TASK TO CARRY OUT: Tell how many lines of the data below have the string "thiền" in them. Say nothing more.

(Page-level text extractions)
- - - - -
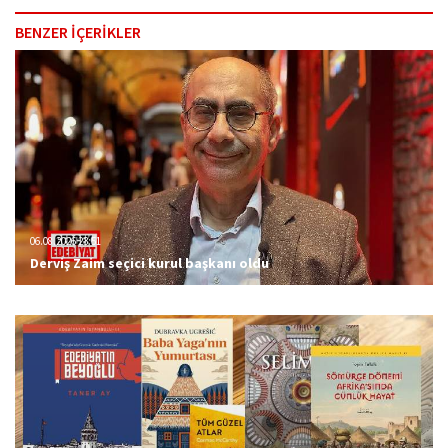
BENZER İÇERİKLER
06.08.2026 23:51
Derviş Zaim seçici kurul başkanı oldu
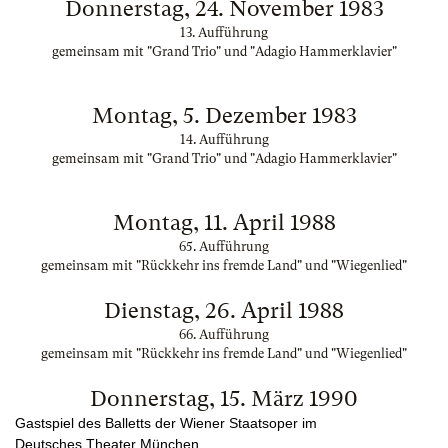
Donnerstag, 24. November 1983
13. Aufführung
gemeinsam mit "Grand Trio" und "Adagio Hammerklavier"
Montag, 5. Dezember 1983
14. Aufführung
gemeinsam mit "Grand Trio" und "Adagio Hammerklavier"
Montag, 11. April 1988
65. Aufführung
gemeinsam mit "Rückkehr ins fremde Land" und "Wiegenlied"
Dienstag, 26. April 1988
66. Aufführung
gemeinsam mit "Rückkehr ins fremde Land" und "Wiegenlied"
Donnerstag, 15. März 1990
Gastspiel des Balletts der Wiener Staatsoper im
Deutsches Theater München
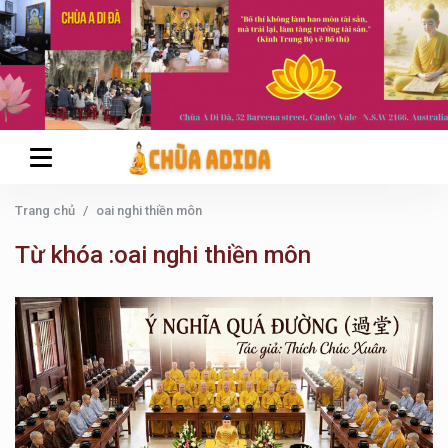
Trang chủ
oai nghi thiền môn
Từ khóa :oai nghi thiền môn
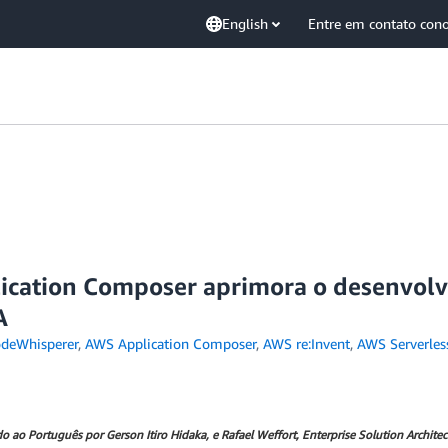
English
Entre em contato con
ication Composer aprimora o desenvolvi
A
deWhisperer
,
AWS Application Composer
,
AWS re:Invent
,
AWS Serverles
o ao Português por Gerson Itiro Hidaka, e Rafael Weffort,
Enterprise Solution Archite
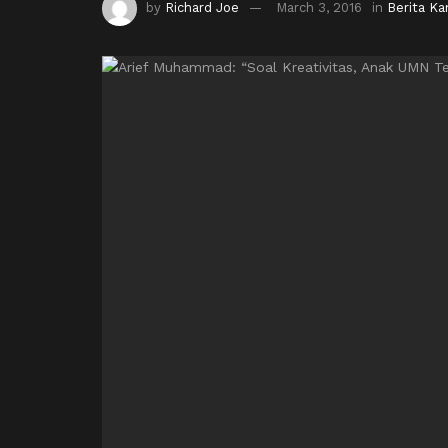
by
Richard Joe
March 3, 2016
in
Berita K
- - - - -
OUTPUT FOR THIS TASK: 2